Rezension (2/5*) zu Novembermord: Martin Velsmann ermittelt - Der erste Fall von Berndt Schulz

M

Mikka Liest

Gast

Auf den ersten Seiten, die aus der Sicht des Mörders geschrieben sind, gefiel mir der Schreibstil noch richtig gut: prägnant, einfallsreich und dabei nicht zu übertrieben, mit viel Gefühl für die Schattierungen der menschlichen Psyche.

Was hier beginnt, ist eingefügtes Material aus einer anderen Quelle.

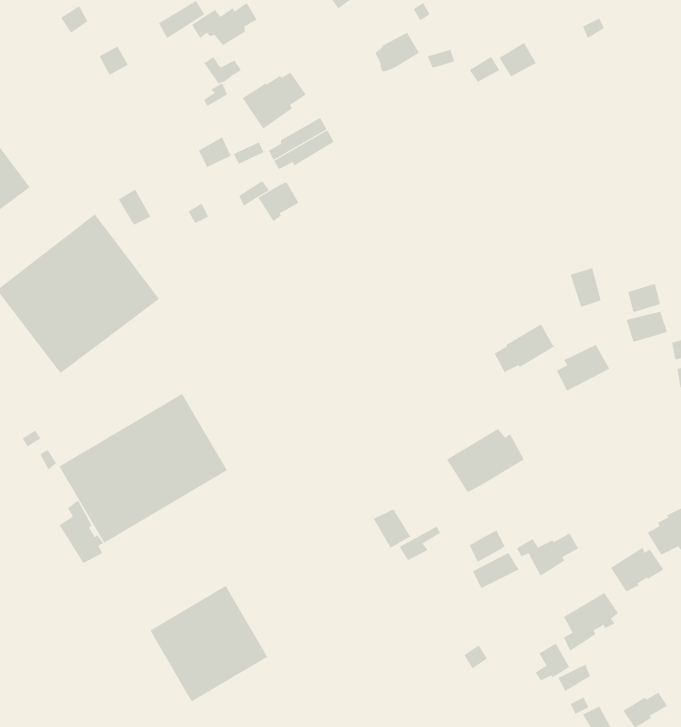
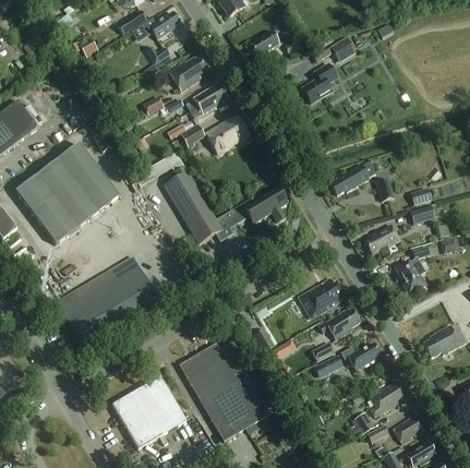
building: none -> [301,63,336,103]
building: none -> [205,115,248,153]
building: none -> [133,151,287,243]
building: [494,324,555,373] -> [329,165,367,195]
building: none -> [395,245,430,292]
building: none -> [317,307,360,338]
building: [59,500,104,564] -> none
building: none -> [180,337,269,441]
building: [610,547,664,592] -> [393,413,426,442]

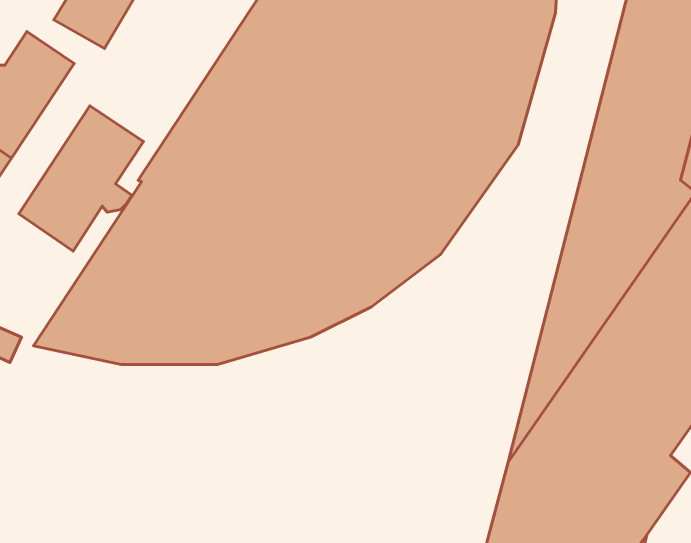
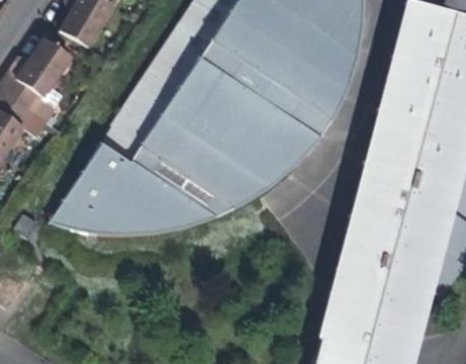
building: [19,106,144,251] -> none

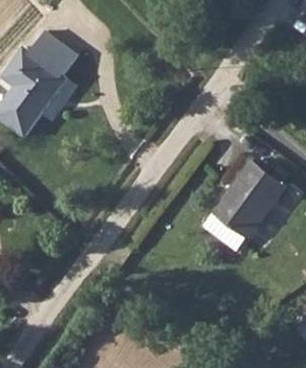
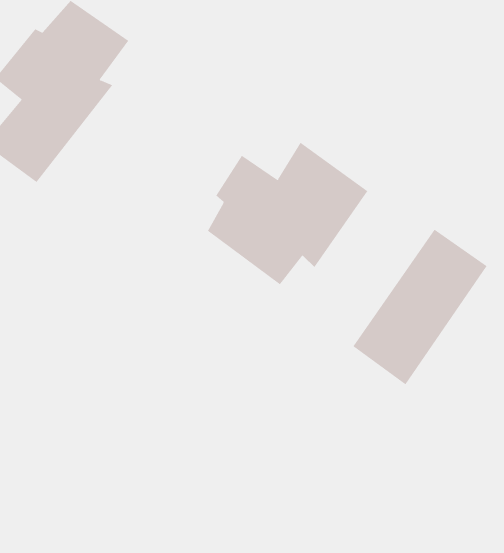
building: none -> [207,142,368,285]

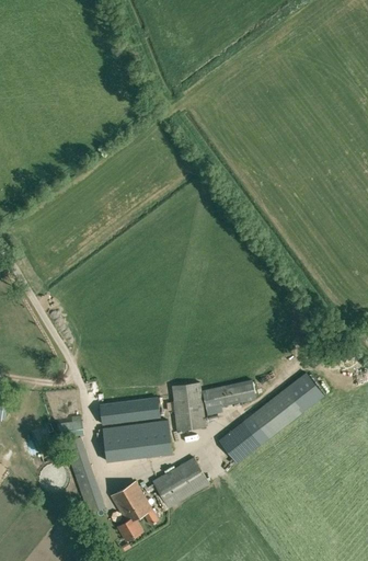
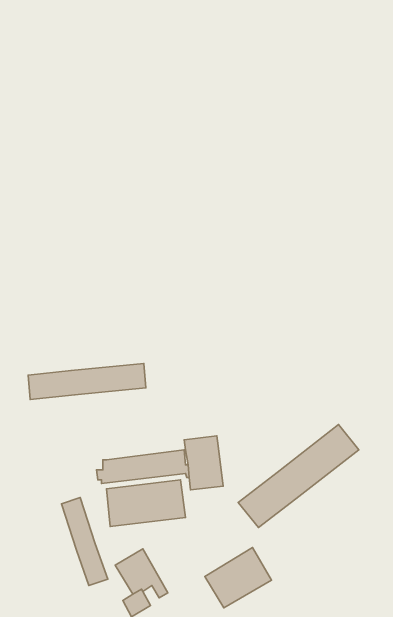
building: none -> [28,364,146,399]
building: [202,381,255,415] -> none
building: [151,457,209,510] -> [205,548,271,608]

Leider überzeugte mich der Schreibstil im Laufe des Buches dann aber immer weniger - ja, manche Metaphern sind hervorragend und originell, aber es häufen sich zunehmend konstruierte Vergleiche und bemüht intellektuelle Betrachtungen. So erleichtert sich der Kommissar zum Beispiel in den Schnee und philosophiert dann über seinen Exkrementen(!!):

"All das steckte in seinem Leib, und in seinem Kopf schwebten schillernde Gedankenblasen."

Auch die Dialoge lesen sich zum Teil leider etwas hölzern. Aber besonders Takt und Tempo waren für mich oft überhaupt nicht stimmig. In manchen ruhigen Szenen sind die Sätze auf einmal kurz und abgehackt, während in eigentlich rasanten Szenen philosophische Betrachtungen richtiggehend ausgewalzt werden.

Die Charaktere werden mit interessanten, aufschlussreichen Details beschrieben; sie haben alle viel Potential, das aber in meinen Augen nicht ausgereizt wurde. Entweder blieben sie für mich trotz allem blass, oder aber sie waren einfach nicht stimmig oder sympathisch.

Besonders der Kommissar funktionierte für mich nicht als Handlungsträger.

Er spekuliert ausführlich über die Täterpsychologie, was ich prinzipiell sehr interessant fand und was ja auch zu seinem Beruf gehört. Allerdings schenkt er seinen eigenen psychologischen Problemen mindestens genauso viel Aufmerksamkeit und verrennt sich für mein Empfinden oft zu sehr darin. Überhaupt verhält er sich manchmal sehr ich-bezogen und bewahrt keinerlei professionelle Distanz.

So besucht er zum Beispiel eine Zeugin, lädt sie zum Essen ein, weint sich dann bei ihr - einer völlig fremden Frau! - über seine Eheprobleme aus und gesteht sogar Suizid-Gedanken.

Einer der Hauptverdächtigen ist ihm sehr sympathisch, und dessen Zuhause gibt ihm ein Gefühl von Heimat und Geborgenheit. Also besucht er ihn, als er das Gefühl hat, dringend einen männlichen Gesprächspartner zu brauchen, und übernachtet sogar dort! Und weil ihm der Mann so sympathisch ist, weigert er sich lange, ihn auch nur ernsthaft als Verdächtigen zu betrachten...

Zu Beginn konnte mich die Spannung noch packen, aber im Verlauf der Geschichte verlief sie für mich mehr und mehr im Sand. Die Ermittlungen der Polizei kamen mir konfus und planlos vor, und der Fall wird im Endeffekt eher zufällig gelöst. Dennoch wird der Kommissar als der große Held gefeiert, was ich wirklich nicht nachvollziehen konnte.

Fazit:
Leider konnte mich das Buch überhaupt nicht überzeugen. Ein sehr selbstbezogener Kommissar schlägt sich hauptsächlich mit seinen persönlichen Problemen herum und wandert eher nebenher durch eine verworrene Ermittlung ohne Sinn und Plan. Die Spannung wird dabei immer wieder ausgebremst durch ausführliche, bemüht psychologische oder philosophische Überlegungen.